The Woman Pulling the Strings at the RNC — Via Snapchat

The Woman Pulling the Strings at the RNC — Via Snapchat

Samantha Osborne, the Republican National Committee’s first female digital director.

SourceAlvaro Tapia Hidalgo for OZY

Why you should care

Because if you can’t tweet or snap or Instagram it, did it even happen?

From the stands of Quicken Loans Arena just weeks ago, Sam Osborne witnessed the culmination of a dream held by many a Cleveland sports fan in the last half-century — a pro championship for Believeland. But while her friends and family celebrated, the 29-year-old redhead’s real work was only just beginning, this time for her other great fandom: the Grand Old Party.

In the wee morning hours following that victory stupor, the transformation was already underway. Ideally, organizers would have had six to eight weeks to turn an NBA arena into a home for the 50,000 expected visitors, politicos and journalists descending on tomorrow’s GOP Convention. Setting up a robust digital infrastructure for all those people texting and tweeting is equally challenging, and Osborne is puppeteering it all as the Republican National Committee’s first female digital director.

The key is having interesting content, says Osborne, a 2012 Romney Campaign alum, and her half-dozen or so staffers are pushing out the good word through Snapchat and Instagram, while partnering with Google, Facebook and Twitter. Social media should “amplify the moment,” Osborne says, so the (hopefully) positive vibes of the convention still reverberate in November. “We’ve never built a digital operation the way we’re building this one,” she wrote in an op-ed on Refinery29, and she’s organized media campaigns that include the journey of “Liberty the Elephant” across the country and a Fourth of July special that had convention staffers talking about what the holiday, and freedom, meant to them.
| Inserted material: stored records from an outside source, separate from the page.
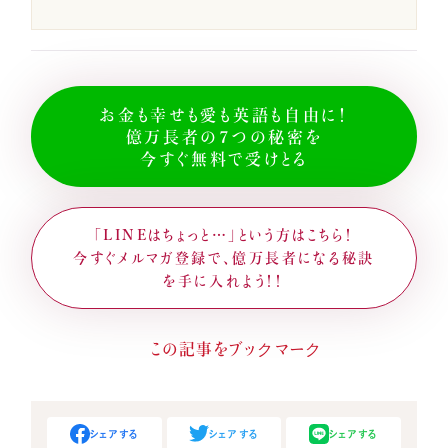
お金も幸せも愛も英語も自由に！
億万長者の７つの秘密を
今すぐ無料で受けとる
「LINEはちょっと…」という方はこちら！
今すぐメルマガ登録で、億万長者になる秘訣
を手に入れよう！！
シェアする
シェアする
シェアする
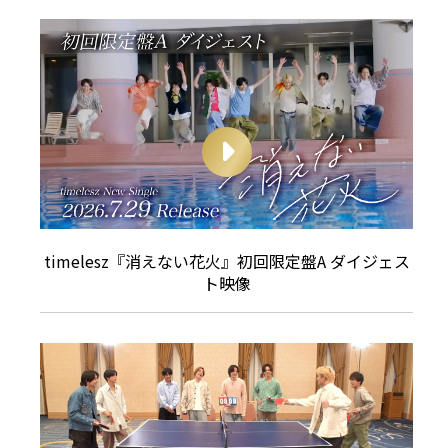
timelesz『消えない花火』初回限定盤A ダイジェス
ト映像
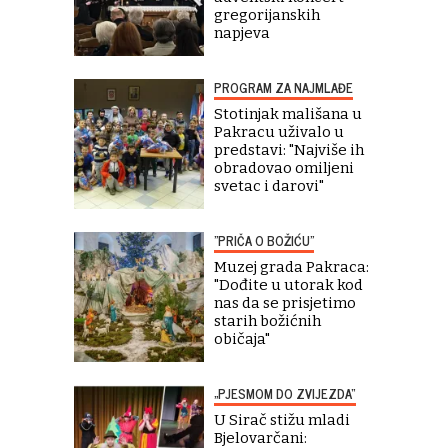
gregorijanskih
napjeva
PROGRAM ZA NAJMLAĐE
Stotinjak mališana u
Pakracu uživalo u
predstavi: "Najviše ih
obradovao omiljeni
svetac i darovi"
"PRIČA O BOŽIĆU"
Muzej grada Pakraca:
"Dođite u utorak kod
nas da se prisjetimo
starih božićnih
običaja"
„PJESMOM DO ZVIJEZDA“
U Sirač stižu mladi
Bjelovarčani:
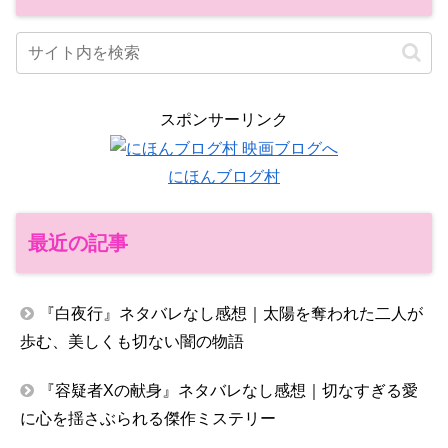
スポンサーリンク
にほんブログ村
最近の記事
『白夜行』ネタバレなし感想｜太陽を奪われた二人が
歩む、美しくも切ない闇の物語
『容疑者Xの献身』ネタバレなし感想｜切なすぎる愛
に心を揺さぶられる傑作ミステリー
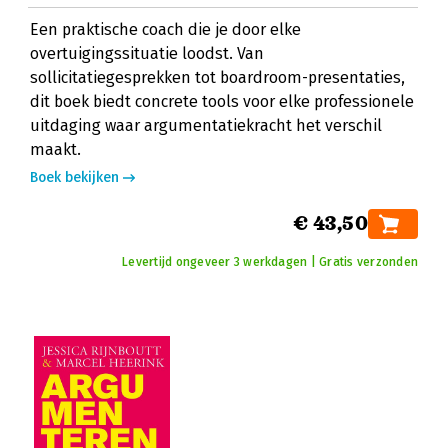
Een praktische coach die je door elke
overtuigingssituatie loodst. Van
sollicitatiegesprekken tot boardroom-presentaties,
dit boek biedt concrete tools voor elke professionele
uitdaging waar argumentatiekracht het verschil
maakt.
Boek bekijken
€ 43,50
Levertijd ongeveer 3 werkdagen | Gratis verzonden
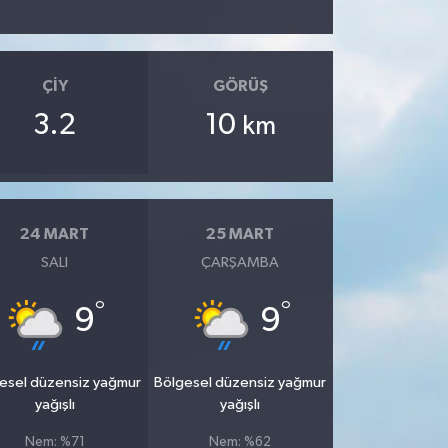
ÇIY
GÖRÜŞ
3.2
10
km
24 MART
25 MART
SALI
ÇARŞAMBA
°
°
9
9
esel düzensiz yağmur
Bölgesel düzensiz yağmur
yağışlı
yağışlı
Nem: %71
Nem: %62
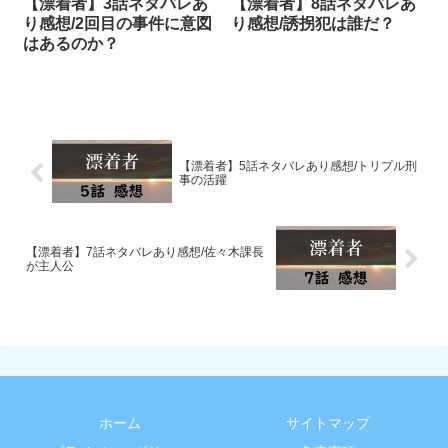
【漂着者】3話ネタバレあ
【漂着者】8話ネタバレあ
り感想/2回目の事件に意図
り感想/誘拐犯は誰だ？
はあるのか？
【漂着者】5話ネタバレあり感想/トリプル刑
事の活躍
【漂着者】7話ネタバレあり感想/佐々木課長
が主人公
ホーム
サイトマップ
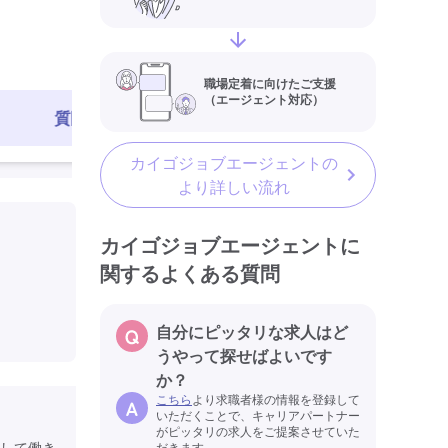
職場定着に向けたご支援
（エージェント対応）
質問する
求人を見る
カイゴジョブエージェントの
より詳しい流れ
カイゴジョブエージェントに
関するよくある質問
自分にピッタリな求人はど
うやって探せばよいです
か？
こちら
より求職者様の情報を登録して
いただくことで、キャリアパートナー
がピッタリの求人をご提案させていた
して働き
だきます。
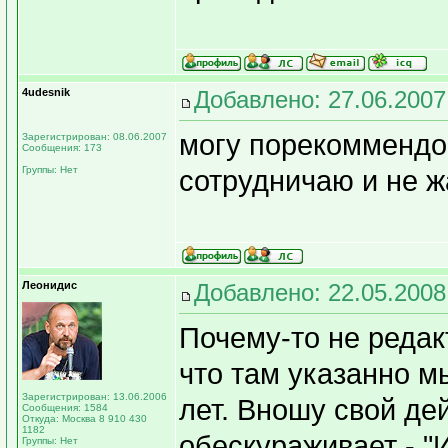
4udesnik
Добавлено: 27.06.2007
могу порекоммендова
Зарегистрирован: 08.06.2007
Сообщения: 173
Группы: Нет
сотрудничаю и не ж
Леонидис
Добавлено: 22.05.2008
Почему-то не реда
что там указанно м
Зарегистрирован: 13.06.2006
лет. Вношу свой де
Сообщения: 1584
Откуда: Москва 8 910 430
1182
обескураживает - "И
Группы: Нет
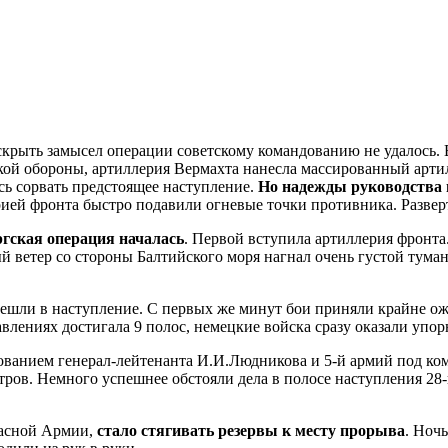
рыть замысел операции советскому командованию не удалось. В 
кой обороны, артиллерия Вермахта нанесла массированный арти
ось сорвать предстоящее наступление.
Но надежды руководства 
ией фронта быстро подавили огневые точки противника. Развер
ргская операция началась
. Первой вступила артиллерия фронта
й ветер со стороны Балтийского моря нагнал очень густой тума
решли в наступление. С первых же минут бои приняли крайне о
лениях достигала 9 полос, немецкие войска сразу оказали упор
дованием генерал-лейтенанта И.И.Людникова и 5-й армий под к
тров. Немного успешнее обстояли дела в полосе наступления 28
расной Армии,
стало стягивать резервы к месту прорыва
. Ноч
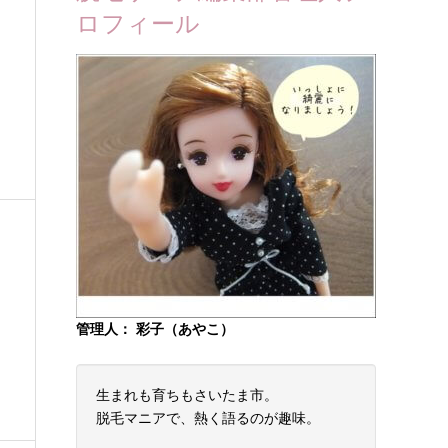
ロフィール
？
・
管理人： 彩子（あやこ）
生まれも育ちもさいたま市。
脱毛マニアで、熱く語るのが趣味。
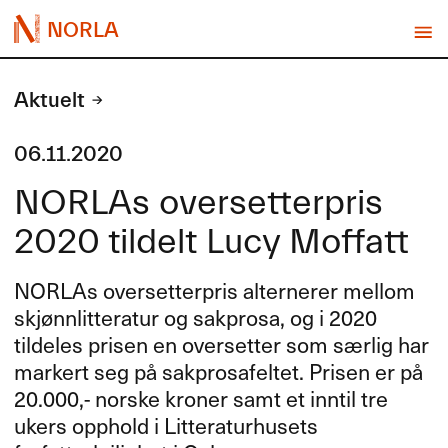
NORLA
Aktuelt
06.11.2020
NORLAs oversetterpris
2020 tildelt Lucy Moffatt
NORLAs oversetterpris alternerer mellom
skjønnlitteratur og sakprosa, og i 2020
tildeles prisen en oversetter som særlig har
markert seg på sakprosafeltet. Prisen er på
20.000,- norske kroner samt et inntil tre
ukers opphold i Litteraturhusets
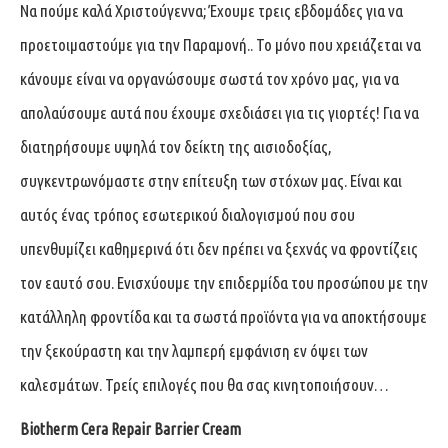
Να πούμε καλά Χριστούγεννα; Έχουμε τρεις εβδομάδες για να
προετοιμαστούμε για την Παραμονή.. Το μόνο που χρειάζεται να
κάνουμε είναι να οργανώσουμε σωστά τον χρόνο μας, για να
απολαύσουμε αυτά που έχουμε σχεδιάσει για τις γιορτές! Για να
διατηρήσουμε υψηλά τον δείκτη της αισιοδοξίας,
συγκεντρωνόμαστε στην επίτευξη των στόχων μας. Είναι και
αυτός ένας τρόπος εσωτερικού διαλογισμού που σου
υπενθυμίζει καθημερινά ότι δεν πρέπει να ξεχνάς να φροντίζεις
τον εαυτό σου. Ενισχύουμε την επιδερμίδα του προσώπου με την
κατάλληλη φροντίδα και τα σωστά προϊόντα για να αποκτήσουμε
την ξεκούραστη και την λαμπερή εμφάνιση εν όψει των
καλεσμάτων. Τρείς επιλογές που θα σας κινητοποιήσουν…
Biotherm Cera Repair Barrier Cream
Technical parts aside, an even more daunting task remains in Osborne’s path: How do you communicate the aspirations and appeal of conservatism to a base that is increasingly disenchanted — so much so that it ignored conventional leadership to overwhelmingly back a brash outsider in the primary? “Interesting question,” she says before noting Donald Trump’s adept use of social media without commenting on his ideology when asked. “It’s hard to make a candidate appear authentic sometimes,” Osborne says. “Donald Trump is authentic.”

But while she praises the chronic tweeter, her own social-media presence is markedly safe, even cautious. There are structural reasons for that, of course, since an official spokesperson can’t commandeer the megaphone. (To see a few of her tweets, revisit her digital interview with OZY below). “The party can’t be the voice piece,” says Josef Ansorge, a political theorist. Still, Osborne’s reservations — as well as those of her colleagues at the RNC — could also speak to a larger need to wrest control from a Wild West election season that has largely seen the party stripped of its influence over many voters and its star candidate. “It turns into a psychoanalytical theory of compensation,” Ansorge says. “The party needs to be more of the middle ground for building consensus, a vehicle for which Trump comes to power, not just Trump.”